Two Students Are Awarded New Annie Le Fellowship

Two Yale graduate students have been chosen as the first recipients of a new fellowship honoring the memory of graduate student Annie Le.

Two Yale graduate students have been chosen as the first recipients of a new fellowship honoring the memory of graduate student Annie Le.

The fellowship, established with an initial gift from Yale of $100,000, will benefit doctoral students in the Biological and Biomedical Sciences Program. Le was a doctoral student in pharmacology.
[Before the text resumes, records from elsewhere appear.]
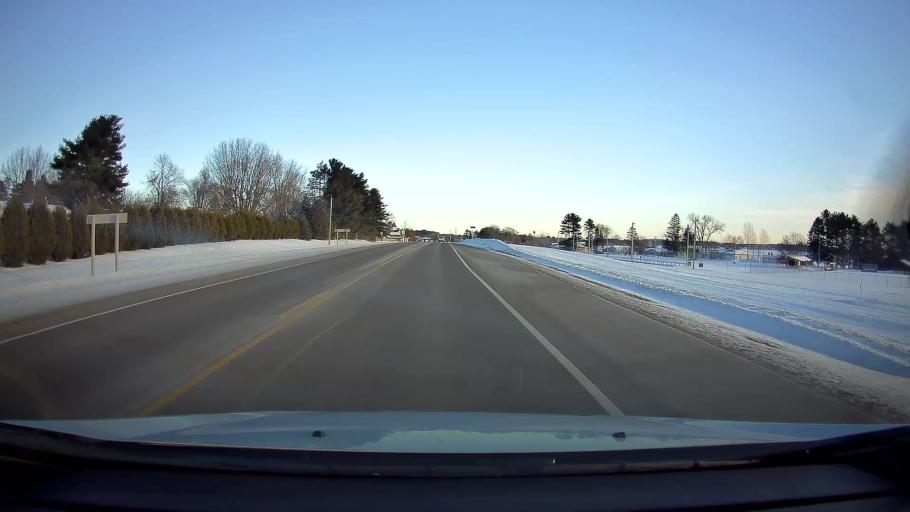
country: US
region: Wisconsin
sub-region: Washburn County
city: Shell Lake
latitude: 45.7366
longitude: -91.9275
The two students, who will receive funding for the 2010-2011 academic year, are:

Jason Wallace, a fourth-year graduate student in molecular, cellular and developmental biology on Science Hill, working in the lab of Professor Ron Breaker.
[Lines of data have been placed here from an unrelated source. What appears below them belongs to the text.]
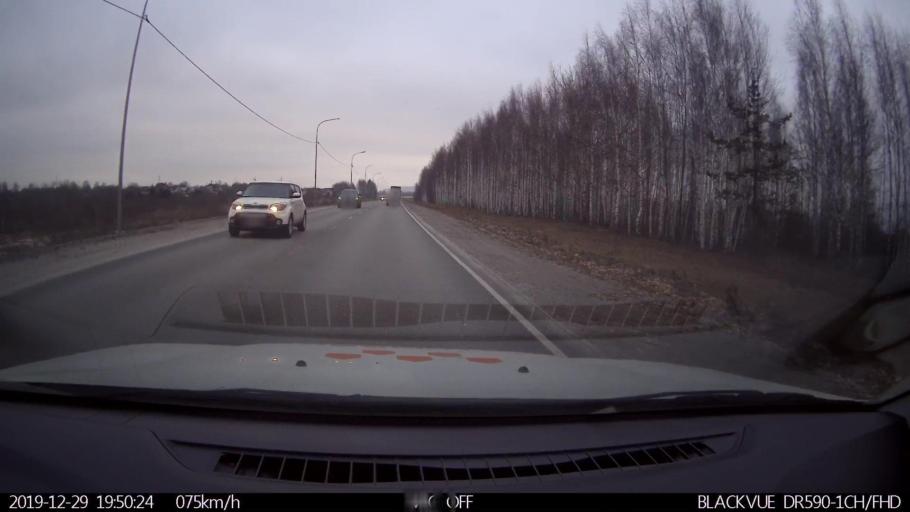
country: RU
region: Nizjnij Novgorod
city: Nizhniy Novgorod
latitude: 56.3686
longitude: 44.0277
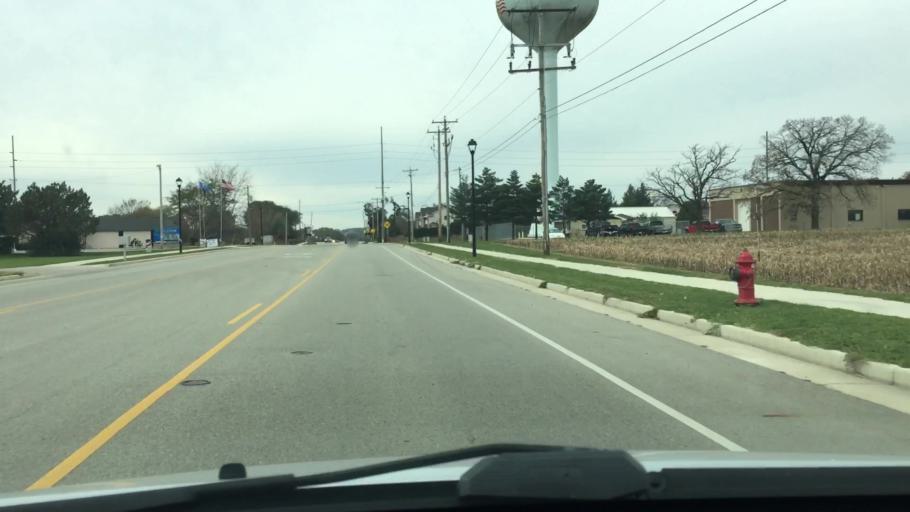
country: US
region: Wisconsin
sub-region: Waukesha County
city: Mukwonago
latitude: 42.8737
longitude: -88.3247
Julie Button, a fifth-year graduate student in microbiology at the Yale School of Medicine, working in the microbial pathogenesis lab of Professor Jorge Galan.

Other friends and members of the Yale community also contributed to the Annie Le Fellowship Fund. The fellowship will be awarded each year by the Graduate School of Arts and Sciences, at the recommendation of faculty in the biological and biomedical sciences.

“Annie came to Yale to study and train as a biomedical scientist,” says Elias Lolis, associate professor of pharmacology and Le’s former doctoral supervisor. “She also cared about people and treated everyone with respect. It is for these reasons that Yale University established this fellowship in her memory.”